Avec le temps, les absences ponctuelles sont devenues permanentes. Le directeur général de l’organisme, Martin Pagé, dit pouvoir compter sur ses doigts le nombre de fois où une infirmière s’est présentée chez Dopamine depuis le début de la pandémie au printemps 2020.
Il estime qu’en ouvrant simultanément quatre sites à l’été 2017 à Montréal, on a rapidement épuisé la petite banque de personnel infirmier qualifié pour y travailler.
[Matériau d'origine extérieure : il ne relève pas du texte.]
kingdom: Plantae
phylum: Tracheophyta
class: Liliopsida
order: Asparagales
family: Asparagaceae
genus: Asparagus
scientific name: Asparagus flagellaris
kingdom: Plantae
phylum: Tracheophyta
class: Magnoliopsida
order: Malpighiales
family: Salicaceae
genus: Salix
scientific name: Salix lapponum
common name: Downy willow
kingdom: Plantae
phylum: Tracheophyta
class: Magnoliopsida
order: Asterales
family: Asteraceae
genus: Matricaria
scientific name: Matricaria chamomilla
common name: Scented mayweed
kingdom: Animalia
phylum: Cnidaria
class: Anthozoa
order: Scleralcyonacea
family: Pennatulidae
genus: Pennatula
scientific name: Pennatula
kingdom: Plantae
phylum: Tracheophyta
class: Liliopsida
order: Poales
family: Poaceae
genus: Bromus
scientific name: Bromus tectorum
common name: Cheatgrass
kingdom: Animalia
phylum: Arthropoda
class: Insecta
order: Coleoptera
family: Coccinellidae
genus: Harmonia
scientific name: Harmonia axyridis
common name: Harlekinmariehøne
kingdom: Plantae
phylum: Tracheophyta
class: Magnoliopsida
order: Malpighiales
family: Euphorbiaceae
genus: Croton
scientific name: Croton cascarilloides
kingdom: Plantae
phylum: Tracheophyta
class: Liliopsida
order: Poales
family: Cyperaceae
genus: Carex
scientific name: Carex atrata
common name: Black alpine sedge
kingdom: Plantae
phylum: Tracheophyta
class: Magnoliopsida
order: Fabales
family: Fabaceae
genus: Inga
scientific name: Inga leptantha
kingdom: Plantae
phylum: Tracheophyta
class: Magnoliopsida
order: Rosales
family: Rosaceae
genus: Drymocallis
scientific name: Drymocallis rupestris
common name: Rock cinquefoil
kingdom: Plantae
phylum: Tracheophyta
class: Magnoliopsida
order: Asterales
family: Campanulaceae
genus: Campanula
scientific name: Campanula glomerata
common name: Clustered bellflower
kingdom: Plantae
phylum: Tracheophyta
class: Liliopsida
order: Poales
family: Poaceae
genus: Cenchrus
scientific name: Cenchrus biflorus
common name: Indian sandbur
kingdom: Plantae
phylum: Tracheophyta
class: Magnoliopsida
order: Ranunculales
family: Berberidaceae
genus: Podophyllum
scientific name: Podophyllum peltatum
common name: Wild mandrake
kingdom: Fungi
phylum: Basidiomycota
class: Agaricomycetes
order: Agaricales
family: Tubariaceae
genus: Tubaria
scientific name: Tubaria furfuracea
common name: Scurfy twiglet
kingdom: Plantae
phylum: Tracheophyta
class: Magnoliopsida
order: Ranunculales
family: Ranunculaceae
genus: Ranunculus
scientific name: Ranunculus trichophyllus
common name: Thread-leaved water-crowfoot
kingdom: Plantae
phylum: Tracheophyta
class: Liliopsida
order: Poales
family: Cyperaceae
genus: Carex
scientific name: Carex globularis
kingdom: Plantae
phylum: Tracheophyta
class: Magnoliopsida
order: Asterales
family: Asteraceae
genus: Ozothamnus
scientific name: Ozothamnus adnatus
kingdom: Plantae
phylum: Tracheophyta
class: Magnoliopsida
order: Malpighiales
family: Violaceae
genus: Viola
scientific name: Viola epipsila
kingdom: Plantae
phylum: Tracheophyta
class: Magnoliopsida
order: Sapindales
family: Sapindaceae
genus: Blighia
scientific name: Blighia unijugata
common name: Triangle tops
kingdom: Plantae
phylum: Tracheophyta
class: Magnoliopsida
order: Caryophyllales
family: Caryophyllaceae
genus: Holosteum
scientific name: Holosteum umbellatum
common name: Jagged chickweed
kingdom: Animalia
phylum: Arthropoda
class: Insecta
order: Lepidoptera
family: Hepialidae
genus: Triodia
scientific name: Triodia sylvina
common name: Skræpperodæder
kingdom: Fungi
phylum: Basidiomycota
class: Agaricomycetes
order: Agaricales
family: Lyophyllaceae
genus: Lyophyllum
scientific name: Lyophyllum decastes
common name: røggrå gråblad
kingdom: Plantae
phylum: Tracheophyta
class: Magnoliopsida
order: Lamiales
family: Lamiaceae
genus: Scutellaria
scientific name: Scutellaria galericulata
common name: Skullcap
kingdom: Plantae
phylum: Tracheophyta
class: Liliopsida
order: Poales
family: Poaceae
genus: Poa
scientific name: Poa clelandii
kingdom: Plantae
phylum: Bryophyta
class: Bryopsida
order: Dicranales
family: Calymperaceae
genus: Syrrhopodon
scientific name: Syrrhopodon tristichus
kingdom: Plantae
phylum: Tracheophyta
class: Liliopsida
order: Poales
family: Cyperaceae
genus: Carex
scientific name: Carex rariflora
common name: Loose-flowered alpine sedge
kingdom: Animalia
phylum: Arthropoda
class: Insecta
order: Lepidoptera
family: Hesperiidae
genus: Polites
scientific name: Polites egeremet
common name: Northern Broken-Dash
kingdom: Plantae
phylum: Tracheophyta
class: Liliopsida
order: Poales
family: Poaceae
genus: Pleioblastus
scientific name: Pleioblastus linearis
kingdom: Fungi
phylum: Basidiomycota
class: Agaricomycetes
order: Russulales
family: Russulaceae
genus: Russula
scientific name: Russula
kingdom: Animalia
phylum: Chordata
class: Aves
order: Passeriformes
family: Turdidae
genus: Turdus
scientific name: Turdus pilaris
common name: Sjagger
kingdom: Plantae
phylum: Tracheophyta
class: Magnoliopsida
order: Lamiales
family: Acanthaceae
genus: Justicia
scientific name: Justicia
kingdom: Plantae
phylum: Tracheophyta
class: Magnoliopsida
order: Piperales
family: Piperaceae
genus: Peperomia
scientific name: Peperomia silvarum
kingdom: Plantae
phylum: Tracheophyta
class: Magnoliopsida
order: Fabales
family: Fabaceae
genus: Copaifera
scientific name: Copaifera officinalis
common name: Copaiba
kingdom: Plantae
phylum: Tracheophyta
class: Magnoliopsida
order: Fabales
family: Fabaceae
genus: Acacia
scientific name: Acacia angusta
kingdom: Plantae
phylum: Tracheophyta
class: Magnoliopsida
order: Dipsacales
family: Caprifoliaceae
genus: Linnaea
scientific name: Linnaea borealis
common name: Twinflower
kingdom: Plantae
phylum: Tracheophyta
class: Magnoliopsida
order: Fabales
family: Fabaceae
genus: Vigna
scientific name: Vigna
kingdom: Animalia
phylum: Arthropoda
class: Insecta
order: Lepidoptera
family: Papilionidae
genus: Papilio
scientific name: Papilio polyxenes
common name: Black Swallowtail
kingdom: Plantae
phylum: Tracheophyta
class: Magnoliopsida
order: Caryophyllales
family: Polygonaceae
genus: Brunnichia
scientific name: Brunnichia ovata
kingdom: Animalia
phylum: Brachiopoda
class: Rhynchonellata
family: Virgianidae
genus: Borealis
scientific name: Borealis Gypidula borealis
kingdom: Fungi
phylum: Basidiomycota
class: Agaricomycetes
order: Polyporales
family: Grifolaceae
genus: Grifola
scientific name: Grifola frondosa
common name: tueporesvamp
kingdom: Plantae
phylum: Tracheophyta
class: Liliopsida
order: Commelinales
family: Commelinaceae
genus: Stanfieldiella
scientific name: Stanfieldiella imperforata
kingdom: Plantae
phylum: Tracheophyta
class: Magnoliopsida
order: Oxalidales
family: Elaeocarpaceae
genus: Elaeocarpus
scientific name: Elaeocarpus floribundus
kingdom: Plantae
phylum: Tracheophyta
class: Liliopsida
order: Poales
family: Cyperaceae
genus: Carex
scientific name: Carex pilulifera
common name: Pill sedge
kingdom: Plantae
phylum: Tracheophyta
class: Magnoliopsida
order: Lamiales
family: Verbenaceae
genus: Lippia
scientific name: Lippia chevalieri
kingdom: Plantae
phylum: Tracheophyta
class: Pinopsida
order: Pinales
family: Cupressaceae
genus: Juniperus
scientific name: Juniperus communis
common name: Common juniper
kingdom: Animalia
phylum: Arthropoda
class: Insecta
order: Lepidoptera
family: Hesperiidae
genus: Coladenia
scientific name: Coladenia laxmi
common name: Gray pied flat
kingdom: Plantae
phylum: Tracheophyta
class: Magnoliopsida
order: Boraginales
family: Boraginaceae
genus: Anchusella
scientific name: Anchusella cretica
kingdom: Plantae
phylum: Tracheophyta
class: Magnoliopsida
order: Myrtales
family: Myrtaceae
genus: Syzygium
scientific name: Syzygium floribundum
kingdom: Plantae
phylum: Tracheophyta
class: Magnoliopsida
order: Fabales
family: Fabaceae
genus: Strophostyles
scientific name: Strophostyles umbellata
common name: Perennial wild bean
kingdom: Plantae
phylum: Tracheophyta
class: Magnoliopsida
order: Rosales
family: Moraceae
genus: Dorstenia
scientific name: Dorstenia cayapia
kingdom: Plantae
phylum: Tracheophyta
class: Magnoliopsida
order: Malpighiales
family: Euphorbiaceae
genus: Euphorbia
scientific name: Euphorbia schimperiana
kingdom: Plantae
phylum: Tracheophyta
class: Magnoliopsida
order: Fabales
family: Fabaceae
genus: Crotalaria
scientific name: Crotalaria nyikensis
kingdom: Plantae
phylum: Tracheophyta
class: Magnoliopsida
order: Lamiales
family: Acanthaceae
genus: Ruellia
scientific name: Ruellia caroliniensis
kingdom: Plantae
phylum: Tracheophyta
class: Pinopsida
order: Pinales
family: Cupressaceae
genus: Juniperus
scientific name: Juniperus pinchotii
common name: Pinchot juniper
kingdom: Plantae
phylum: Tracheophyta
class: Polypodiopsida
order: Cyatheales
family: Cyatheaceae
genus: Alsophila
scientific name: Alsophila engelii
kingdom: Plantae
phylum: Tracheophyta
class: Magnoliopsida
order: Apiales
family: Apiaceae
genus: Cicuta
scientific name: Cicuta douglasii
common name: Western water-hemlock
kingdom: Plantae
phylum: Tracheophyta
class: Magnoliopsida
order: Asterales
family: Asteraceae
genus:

En plus de Spectre de rue, de CACTUS Montréal et de Dopamine, l’autobus de l’Anonyme sillonne les rues de la ville pour rejoindre les usagers.
«C'est un job qui est exigeant, qui demande beaucoup d'encadrement, insiste Martin Pagé. On ne peut pas se faire parachuter dans une salle de consommation comme ça, autant au niveau social, communautaire, qu’infirmier.»
Dans la gestion quotidienne d’un site de consommation supervisée, il faut de la prévisibilité, insiste Martin Pagé. Il doit pouvoir compter sur son monde pour accueillir une clientèle marginalisée ayant besoin de services. Pour que le système fonctionne, il faut que l’usager sache que la porte sera ouverte lorsqu’il se présentera sur place.
Ainsi, Dopamine a tôt fait de modifier son modèle de fonctionnement pour opérer sans la présence d’infirmières. Or, M. Pagé ne ferme pas la porte à un retour des professionnelles en soins parce que leurs compétences peuvent être profitables aux usagers.
La population marginalisée qui fréquente les SCS est souvent réticente à aller chercher des services de santé par crainte d’être jugée ou ostracisée. C’est pourquoi la présence de personnel médical dans les locaux des organismes peut devenir une opportunité d’offrir d’autres services. On parle notamment de soins de plaies, de dépistage d’ITSS ou tout autre type de soins préventifs reliés à la réalité de vivre en situation d’itinérance.